Marie Curie (1867–1934), born Maria Salomea Skłodowska, was a pioneering Polish-French physicist and chemist known for her groundbreaking research on radioactivity. She became the first woman to win a Nobel Prize in 1903 in Physics, shared with her husband Pierre Curie and Henri Becquerel. Additionally, she won a second Nobel Prize in Chemistry in 1911 for her discovery of the elements polonium and radium, making her the first person to win Nobel Prizes in two different scientific fields.
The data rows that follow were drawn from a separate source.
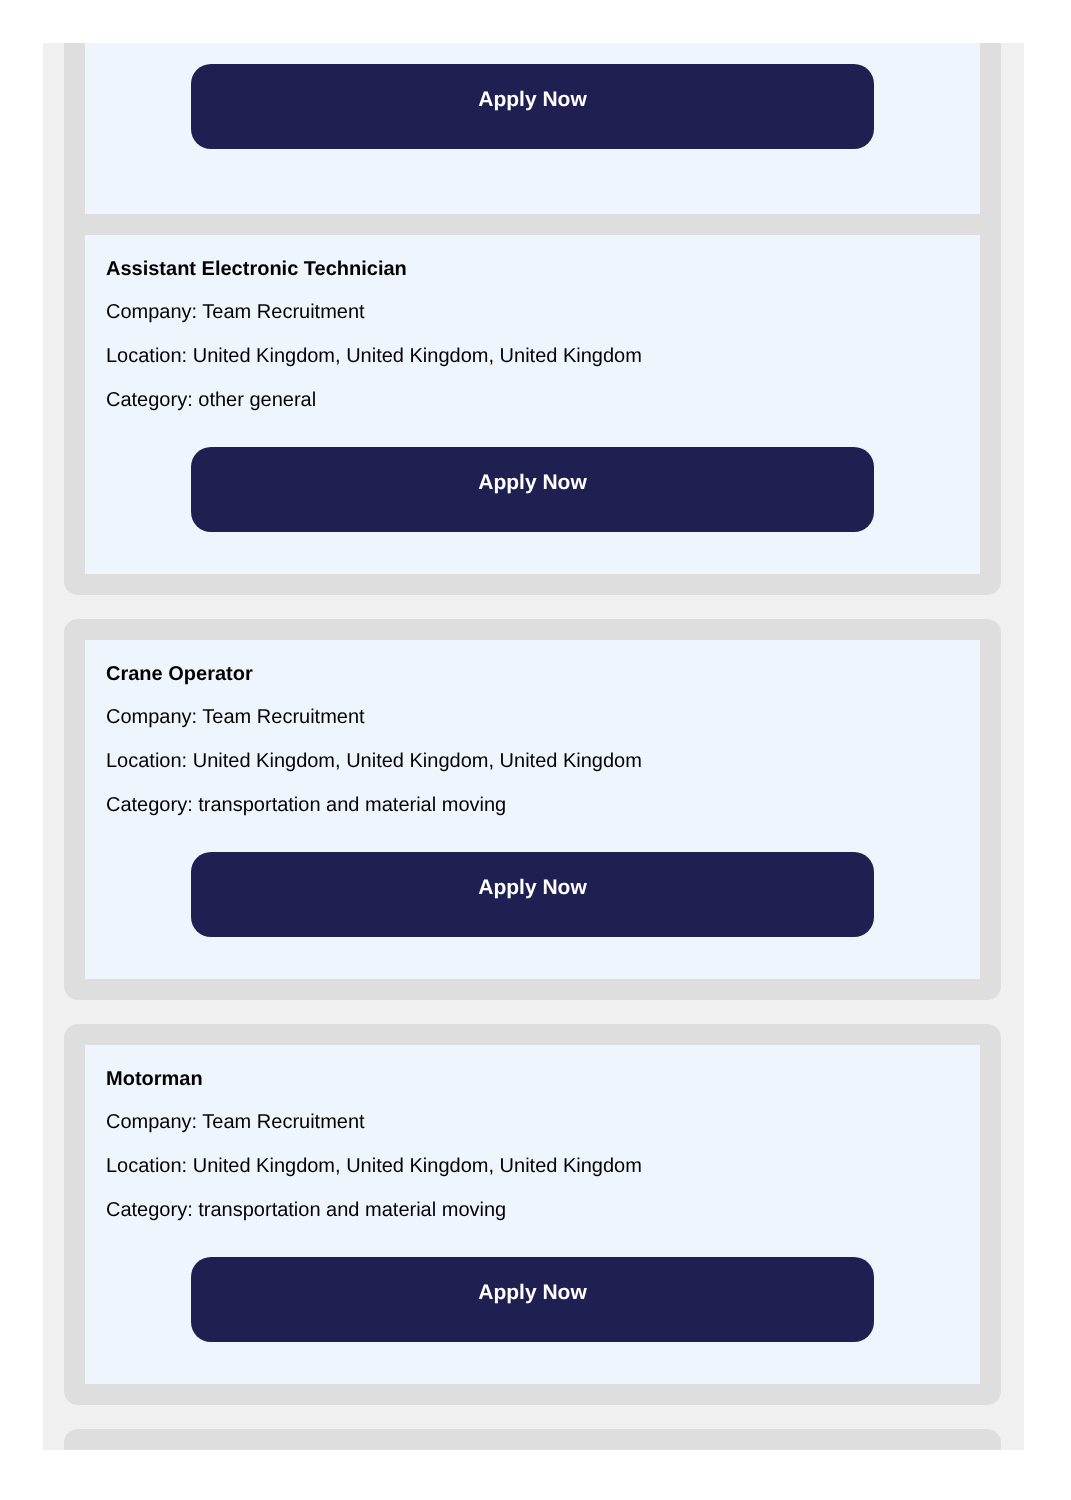Apply Now
Assistant Electronic Technician
Company: Team Recruitment
Location: United Kingdom, United Kingdom, United Kingdom
Category: other general
Apply Now
Crane Operator
Company: Team Recruitment
Location: United Kingdom, United Kingdom, United Kingdom
Category: transportation and material moving
Apply Now
Motorman
Company: Team Recruitment
Location: United Kingdom, United Kingdom, United Kingdom
Category: transportation and material moving
Apply Now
Curie was notable for her work in isolating radioactive isotopes and her development of mobile X-ray machines during World War I, which significantly contributed to medical practices in battlefield conditions. Born in Warsaw, she faced numerous obstacles due to her gender, yet she persevered, eventually becoming the first female professor at the University of Paris. 

Her health deteriorated due to prolonged exposure to radiation, leading to her death from aplastic anemia in 1934. Curie's legacy includes the continuing influence of her research in the fields of physics and medicine, several medical institutes named in her honor, and the establishment of the curie as a unit of radioactivity. She remains an iconic figure in science and a symbol of women's contributions to the field.

## Key Points:
- **Birth:** November 7, 1867, Warsaw, Poland
- **Death:** July 4, 1934, Passy, France
- **Nobel Prizes:** Physics (1903), Chemistry (1911)
- **Notable Discoveries:** Polonium, Radium
- **Legacy:** Curie unit of radioactivity, Curie Institutes, numerous honors and memorials worldwide.